The traveller to Westmorland and Cumberland could supplement his Murray with Wordsworth’s Guide Through the District of the Lakes in the North of England, with a Description of the Scenery, &c. For the Use of Tourists and Residents, using the fifth edition of 1835: ‘In human life there are moments worth ages. In a more subdued tone of sympathy we may affirm, that in the climate of England there are, for the lover of nature, days which are worth whole months, — I might say — even years.’

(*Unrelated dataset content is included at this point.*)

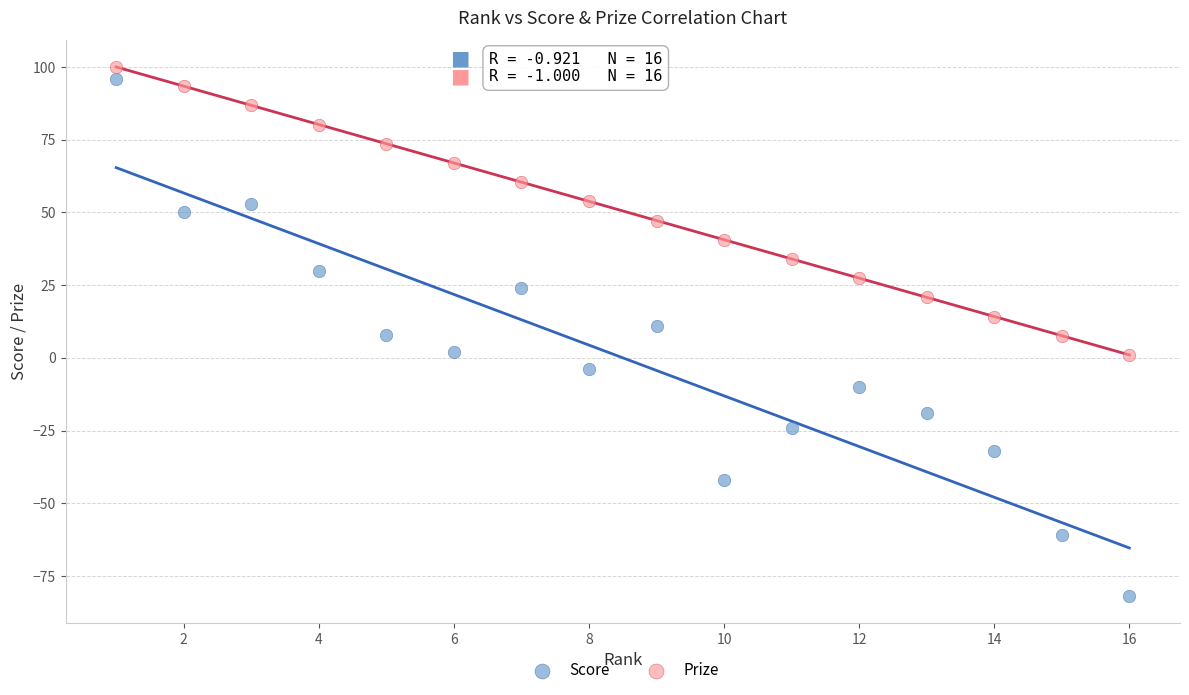

Which series reaches the minimum Y coordinate?

Score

Such a guidebook emphasizes pedestrianism as the ideal (and expected) mode of locomotion, for then the traveller is able to see everything, and has time to reflect on what scenery he passes through. The often idiosyncratic style provides a calm and healing read while catching breath among the Fells, or after a hunger-slaking meal by the fireside of inn or hotel in the evening. It is not a guide in the Baedeker or even the Murray sense, for Wordsworth was too singular for that, and in any case he would have despised guidebooks which brought the undiscriminating horde to his favourite haunts. He sees the landscape with the eye of a poetic geographer, to whom the coming of the railway was little short of an assault on his soul. His guide awakens one to subtle combinations of sky and landscape, predating Ruskin’s monograph Storm Cloud of the Nineteenth Century — a classic of meteorological description.

The author of A. & C. Black’s later guide, however, attempts to put Wordsworth in his place. ‘Till about the middle of the eighteenth century, indeed, the rest of England took much the same Philistine view of Lakeland. Mountains in those days meant bad roads, poor inns or none, the fear of robbers, and the chance of losing one’s way. But it is a mistake that, as commonly supposed, Wordsworth and Southey made the Lakes, from the tourist point of view. An older admirer, one of the first who taught our prosaic forefathers to look for less tame models of the picturesque, was the poet Gray. The journal of his tour may still be read with interest and amusement. One well-known guide-book was fifty years old when Wordsworth wrote his hand-book; and both he and Southey complain of the crowds of holiday “Lakers” who every summer invaded Grasmere and Keswick.’

Another Victorian guidebook to the Lakes was that of Harriet Martineau, who lived in the area after 1850. She is more down to earth and systematic, though writes for a somewhat simpler traveller than either Murray or Wordsworth: ‘There is one thing more the stranger must do before he goes into Cumberland. He must spend a day on the Mountains: and if alone, so much the better. If he knows what it is to spend a day so far above the every-day world, (unless there is danger in the case); and, if he is a novice, let him try whether it be not so. Let him go forth early, with a stout stick in his hand, provision for the day in his knapsack or his pocket; and, if he chooses, a book: but we do not think he will read today. A map is essential, to explain to him what he sees: and it is very well to have a pocket compass, in case of sudden fog, or any awkward doubt about the way. In case of an ascent of a formidable mountain, like Scawfell or Helvellyn, it is rash to go without a guide: but our tourist shall undertake something more moderate, and reasonably safe, for a beginning.’